# ACTIVITY:
Among the lines of the records, please find those that contain the word "silver" and copy them.

# INPUT MATERIAL:

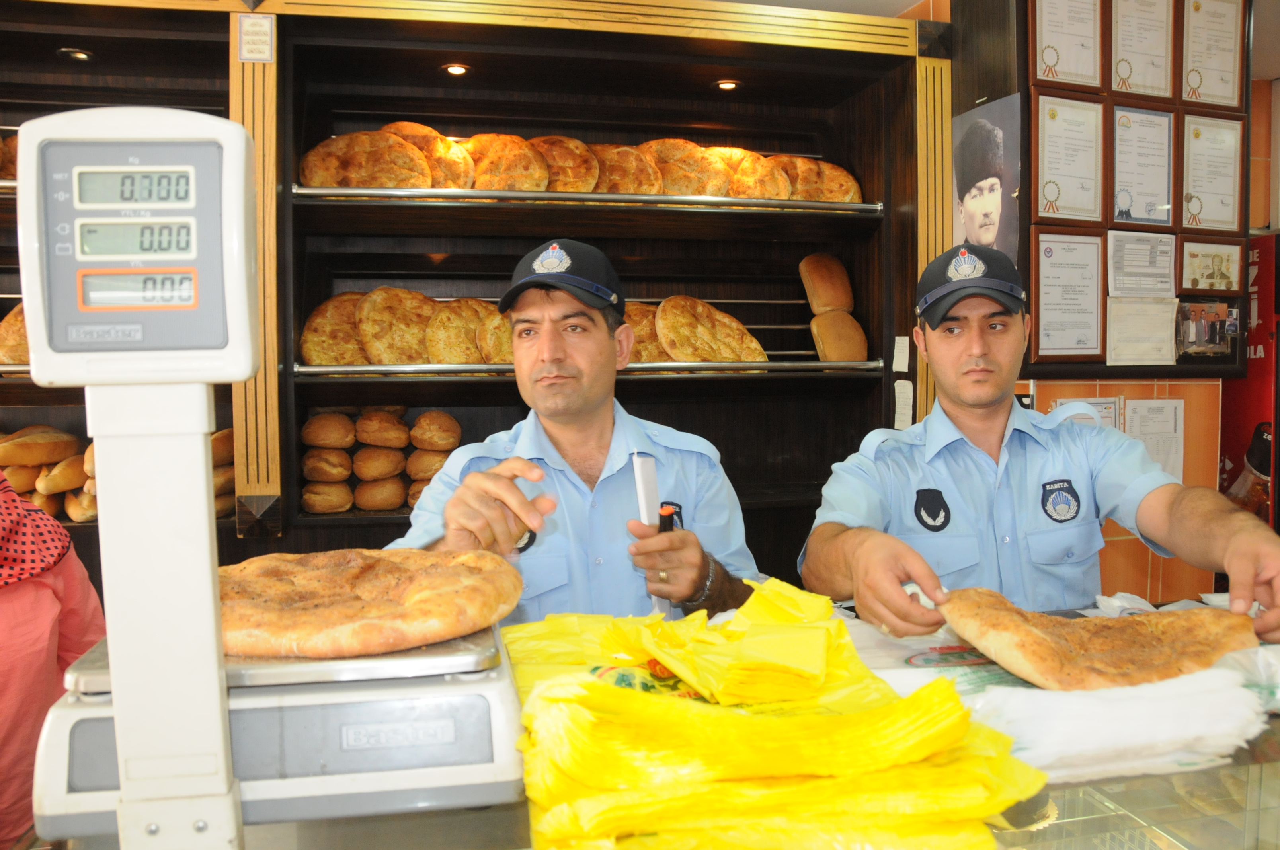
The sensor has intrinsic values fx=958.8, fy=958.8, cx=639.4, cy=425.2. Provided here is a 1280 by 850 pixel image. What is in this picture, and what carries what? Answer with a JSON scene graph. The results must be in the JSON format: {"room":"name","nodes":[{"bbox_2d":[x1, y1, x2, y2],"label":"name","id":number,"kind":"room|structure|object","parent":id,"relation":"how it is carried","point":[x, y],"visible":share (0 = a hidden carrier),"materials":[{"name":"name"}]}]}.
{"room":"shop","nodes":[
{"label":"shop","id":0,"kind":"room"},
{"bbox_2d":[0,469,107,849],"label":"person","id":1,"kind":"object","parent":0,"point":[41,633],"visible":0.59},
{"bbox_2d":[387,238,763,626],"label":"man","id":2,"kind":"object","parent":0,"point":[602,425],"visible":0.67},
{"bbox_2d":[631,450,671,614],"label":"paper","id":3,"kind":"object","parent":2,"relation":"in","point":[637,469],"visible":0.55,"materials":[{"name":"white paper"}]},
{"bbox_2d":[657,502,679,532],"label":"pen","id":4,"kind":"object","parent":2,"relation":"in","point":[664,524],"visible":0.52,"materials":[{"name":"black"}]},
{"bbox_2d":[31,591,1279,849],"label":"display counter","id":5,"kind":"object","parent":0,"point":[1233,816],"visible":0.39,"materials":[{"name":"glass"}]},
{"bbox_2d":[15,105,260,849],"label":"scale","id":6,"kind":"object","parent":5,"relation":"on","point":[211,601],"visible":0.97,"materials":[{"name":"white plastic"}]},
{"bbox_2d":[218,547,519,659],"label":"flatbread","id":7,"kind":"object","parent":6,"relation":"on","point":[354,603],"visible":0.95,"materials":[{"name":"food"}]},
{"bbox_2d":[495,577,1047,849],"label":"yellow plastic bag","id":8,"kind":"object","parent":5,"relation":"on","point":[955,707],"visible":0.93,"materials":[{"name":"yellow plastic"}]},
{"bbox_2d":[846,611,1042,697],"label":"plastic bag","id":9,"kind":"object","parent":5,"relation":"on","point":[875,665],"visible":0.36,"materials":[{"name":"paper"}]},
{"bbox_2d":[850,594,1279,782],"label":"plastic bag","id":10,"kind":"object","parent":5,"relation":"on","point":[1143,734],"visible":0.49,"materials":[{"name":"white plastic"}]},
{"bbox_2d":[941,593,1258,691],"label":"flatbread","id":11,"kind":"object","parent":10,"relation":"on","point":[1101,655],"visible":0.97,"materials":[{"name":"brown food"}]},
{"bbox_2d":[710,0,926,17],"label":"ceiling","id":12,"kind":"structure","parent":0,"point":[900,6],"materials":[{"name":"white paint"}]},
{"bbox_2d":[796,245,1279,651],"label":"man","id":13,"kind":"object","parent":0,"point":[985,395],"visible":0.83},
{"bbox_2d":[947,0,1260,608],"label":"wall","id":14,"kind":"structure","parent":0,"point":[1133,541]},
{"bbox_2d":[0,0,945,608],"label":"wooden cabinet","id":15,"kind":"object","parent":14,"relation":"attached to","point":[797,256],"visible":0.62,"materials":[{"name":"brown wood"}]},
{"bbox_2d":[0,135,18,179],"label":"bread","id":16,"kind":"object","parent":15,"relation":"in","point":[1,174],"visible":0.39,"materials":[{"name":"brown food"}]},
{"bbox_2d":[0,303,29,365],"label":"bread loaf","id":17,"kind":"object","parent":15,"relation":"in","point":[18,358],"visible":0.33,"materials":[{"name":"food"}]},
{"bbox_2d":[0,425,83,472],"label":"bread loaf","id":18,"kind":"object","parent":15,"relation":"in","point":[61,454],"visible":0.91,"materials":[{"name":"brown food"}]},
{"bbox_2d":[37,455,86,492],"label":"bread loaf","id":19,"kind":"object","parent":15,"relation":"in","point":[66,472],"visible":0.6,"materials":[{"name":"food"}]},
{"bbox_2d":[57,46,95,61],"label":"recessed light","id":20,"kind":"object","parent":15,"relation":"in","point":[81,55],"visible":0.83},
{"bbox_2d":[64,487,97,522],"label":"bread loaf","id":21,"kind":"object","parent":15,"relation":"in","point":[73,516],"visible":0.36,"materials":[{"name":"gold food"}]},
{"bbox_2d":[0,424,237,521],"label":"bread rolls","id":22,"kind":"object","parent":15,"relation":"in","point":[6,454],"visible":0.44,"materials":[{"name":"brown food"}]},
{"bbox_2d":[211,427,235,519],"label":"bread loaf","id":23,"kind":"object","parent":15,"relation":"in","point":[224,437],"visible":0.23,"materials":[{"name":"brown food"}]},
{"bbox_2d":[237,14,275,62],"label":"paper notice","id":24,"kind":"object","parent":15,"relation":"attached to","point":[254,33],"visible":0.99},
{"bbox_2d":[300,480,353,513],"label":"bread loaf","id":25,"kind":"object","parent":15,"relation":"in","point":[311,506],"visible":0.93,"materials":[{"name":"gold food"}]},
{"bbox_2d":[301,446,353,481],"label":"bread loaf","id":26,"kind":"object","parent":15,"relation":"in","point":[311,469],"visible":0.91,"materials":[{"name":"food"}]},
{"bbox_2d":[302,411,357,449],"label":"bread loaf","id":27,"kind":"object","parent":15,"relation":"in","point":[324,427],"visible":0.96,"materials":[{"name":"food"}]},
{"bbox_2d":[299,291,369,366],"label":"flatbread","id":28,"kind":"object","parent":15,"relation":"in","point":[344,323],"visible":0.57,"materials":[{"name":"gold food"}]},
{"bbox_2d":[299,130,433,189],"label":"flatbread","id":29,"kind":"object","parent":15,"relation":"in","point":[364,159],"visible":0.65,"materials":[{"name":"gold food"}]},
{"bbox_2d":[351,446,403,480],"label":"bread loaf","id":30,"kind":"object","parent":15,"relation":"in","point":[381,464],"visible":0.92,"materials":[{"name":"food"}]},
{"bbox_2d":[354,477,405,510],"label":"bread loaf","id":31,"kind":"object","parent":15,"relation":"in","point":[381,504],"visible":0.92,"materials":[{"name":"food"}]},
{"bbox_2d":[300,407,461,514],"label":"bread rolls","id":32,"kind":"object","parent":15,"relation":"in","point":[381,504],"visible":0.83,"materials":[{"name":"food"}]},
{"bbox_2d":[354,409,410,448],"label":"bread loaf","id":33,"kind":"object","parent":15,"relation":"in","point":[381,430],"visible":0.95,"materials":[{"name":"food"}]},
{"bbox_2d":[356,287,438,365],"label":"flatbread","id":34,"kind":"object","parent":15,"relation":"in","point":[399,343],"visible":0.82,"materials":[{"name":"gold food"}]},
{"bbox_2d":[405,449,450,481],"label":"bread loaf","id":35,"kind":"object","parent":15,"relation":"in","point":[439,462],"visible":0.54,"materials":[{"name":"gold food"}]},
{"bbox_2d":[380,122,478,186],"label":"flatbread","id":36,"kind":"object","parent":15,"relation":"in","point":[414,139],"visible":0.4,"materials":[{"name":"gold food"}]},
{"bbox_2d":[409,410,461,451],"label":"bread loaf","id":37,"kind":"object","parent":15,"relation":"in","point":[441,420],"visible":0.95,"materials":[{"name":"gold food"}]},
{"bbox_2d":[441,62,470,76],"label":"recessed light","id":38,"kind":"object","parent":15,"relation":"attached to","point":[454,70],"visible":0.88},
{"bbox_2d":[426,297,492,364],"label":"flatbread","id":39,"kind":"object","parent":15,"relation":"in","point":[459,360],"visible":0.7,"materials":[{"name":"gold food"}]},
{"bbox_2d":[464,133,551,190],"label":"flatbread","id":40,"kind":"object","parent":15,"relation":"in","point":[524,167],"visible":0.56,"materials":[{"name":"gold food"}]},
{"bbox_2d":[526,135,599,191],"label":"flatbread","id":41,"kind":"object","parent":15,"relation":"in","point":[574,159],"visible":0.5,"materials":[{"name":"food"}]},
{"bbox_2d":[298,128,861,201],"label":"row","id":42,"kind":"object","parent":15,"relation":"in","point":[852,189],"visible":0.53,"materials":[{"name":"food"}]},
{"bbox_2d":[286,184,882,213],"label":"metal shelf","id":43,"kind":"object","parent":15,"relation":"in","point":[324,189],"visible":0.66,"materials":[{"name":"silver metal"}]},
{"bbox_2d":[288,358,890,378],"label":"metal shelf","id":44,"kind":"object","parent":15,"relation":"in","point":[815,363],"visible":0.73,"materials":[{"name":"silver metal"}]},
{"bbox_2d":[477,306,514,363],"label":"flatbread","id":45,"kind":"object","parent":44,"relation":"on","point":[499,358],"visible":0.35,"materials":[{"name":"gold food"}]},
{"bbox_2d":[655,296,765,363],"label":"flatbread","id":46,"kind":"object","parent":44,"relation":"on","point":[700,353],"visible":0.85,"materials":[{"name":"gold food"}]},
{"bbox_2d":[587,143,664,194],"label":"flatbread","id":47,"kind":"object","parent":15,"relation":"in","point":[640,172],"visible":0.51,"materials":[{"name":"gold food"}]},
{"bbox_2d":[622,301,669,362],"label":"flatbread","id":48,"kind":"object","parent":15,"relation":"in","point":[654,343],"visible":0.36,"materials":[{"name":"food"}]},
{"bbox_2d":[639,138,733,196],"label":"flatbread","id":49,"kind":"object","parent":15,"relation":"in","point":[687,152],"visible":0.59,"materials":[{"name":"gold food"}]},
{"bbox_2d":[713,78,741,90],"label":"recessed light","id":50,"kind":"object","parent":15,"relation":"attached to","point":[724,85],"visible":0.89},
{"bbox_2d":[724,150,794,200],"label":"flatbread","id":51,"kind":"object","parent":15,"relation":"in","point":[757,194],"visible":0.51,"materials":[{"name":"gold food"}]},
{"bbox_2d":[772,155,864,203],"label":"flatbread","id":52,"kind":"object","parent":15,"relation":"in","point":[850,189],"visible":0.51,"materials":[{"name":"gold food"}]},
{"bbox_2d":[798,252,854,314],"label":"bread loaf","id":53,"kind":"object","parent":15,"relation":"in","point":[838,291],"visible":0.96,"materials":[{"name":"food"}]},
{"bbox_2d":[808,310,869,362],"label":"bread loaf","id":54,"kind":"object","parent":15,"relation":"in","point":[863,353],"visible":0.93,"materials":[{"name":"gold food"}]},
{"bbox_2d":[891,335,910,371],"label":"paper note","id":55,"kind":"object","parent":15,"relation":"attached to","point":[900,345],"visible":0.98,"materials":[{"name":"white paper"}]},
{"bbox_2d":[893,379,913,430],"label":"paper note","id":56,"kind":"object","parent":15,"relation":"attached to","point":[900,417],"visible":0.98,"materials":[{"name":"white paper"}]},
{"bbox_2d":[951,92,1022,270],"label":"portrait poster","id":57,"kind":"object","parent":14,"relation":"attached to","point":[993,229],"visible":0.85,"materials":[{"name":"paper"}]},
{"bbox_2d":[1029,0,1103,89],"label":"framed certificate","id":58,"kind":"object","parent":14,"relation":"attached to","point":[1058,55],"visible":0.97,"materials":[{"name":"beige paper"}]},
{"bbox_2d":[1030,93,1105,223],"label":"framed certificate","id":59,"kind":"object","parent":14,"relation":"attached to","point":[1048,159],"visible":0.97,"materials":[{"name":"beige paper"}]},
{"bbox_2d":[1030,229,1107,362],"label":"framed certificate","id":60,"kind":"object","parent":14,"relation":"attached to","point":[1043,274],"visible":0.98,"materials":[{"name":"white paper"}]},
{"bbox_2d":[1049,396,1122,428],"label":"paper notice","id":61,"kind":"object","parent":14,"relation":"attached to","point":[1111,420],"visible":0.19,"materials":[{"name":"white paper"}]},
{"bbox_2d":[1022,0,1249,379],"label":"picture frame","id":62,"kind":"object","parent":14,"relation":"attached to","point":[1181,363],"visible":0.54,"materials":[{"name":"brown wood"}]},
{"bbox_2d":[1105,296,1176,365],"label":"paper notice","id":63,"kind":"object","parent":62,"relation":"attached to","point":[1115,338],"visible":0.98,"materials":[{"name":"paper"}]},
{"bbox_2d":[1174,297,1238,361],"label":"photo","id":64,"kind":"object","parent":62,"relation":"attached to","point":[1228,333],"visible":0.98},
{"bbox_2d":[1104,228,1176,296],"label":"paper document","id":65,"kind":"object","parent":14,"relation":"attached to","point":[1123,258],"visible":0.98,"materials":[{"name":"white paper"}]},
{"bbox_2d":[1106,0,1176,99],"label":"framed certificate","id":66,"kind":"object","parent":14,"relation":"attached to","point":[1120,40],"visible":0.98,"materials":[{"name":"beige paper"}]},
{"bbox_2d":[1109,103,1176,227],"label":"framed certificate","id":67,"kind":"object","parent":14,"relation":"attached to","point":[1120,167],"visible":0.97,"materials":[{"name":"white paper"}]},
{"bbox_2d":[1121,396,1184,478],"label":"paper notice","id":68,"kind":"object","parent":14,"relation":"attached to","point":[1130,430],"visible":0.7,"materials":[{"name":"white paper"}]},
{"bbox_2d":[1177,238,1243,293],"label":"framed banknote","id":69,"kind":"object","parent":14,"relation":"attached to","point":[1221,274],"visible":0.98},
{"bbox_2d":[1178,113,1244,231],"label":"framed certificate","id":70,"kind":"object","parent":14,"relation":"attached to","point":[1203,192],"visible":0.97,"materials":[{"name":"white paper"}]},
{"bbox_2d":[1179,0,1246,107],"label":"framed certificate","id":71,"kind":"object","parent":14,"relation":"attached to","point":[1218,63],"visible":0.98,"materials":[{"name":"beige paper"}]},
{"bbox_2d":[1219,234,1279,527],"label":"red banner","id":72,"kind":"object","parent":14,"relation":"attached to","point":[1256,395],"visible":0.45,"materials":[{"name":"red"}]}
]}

# EXERCISE SOLUTION:
{"bbox_2d":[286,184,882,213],"label":"metal shelf","id":43,"kind":"object","parent":15,"relation":"in","point":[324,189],"visible":0.66,"materials":[{"name":"silver metal"}]},
{"bbox_2d":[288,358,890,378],"label":"metal shelf","id":44,"kind":"object","parent":15,"relation":"in","point":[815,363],"visible":0.73,"materials":[{"name":"silver metal"}]},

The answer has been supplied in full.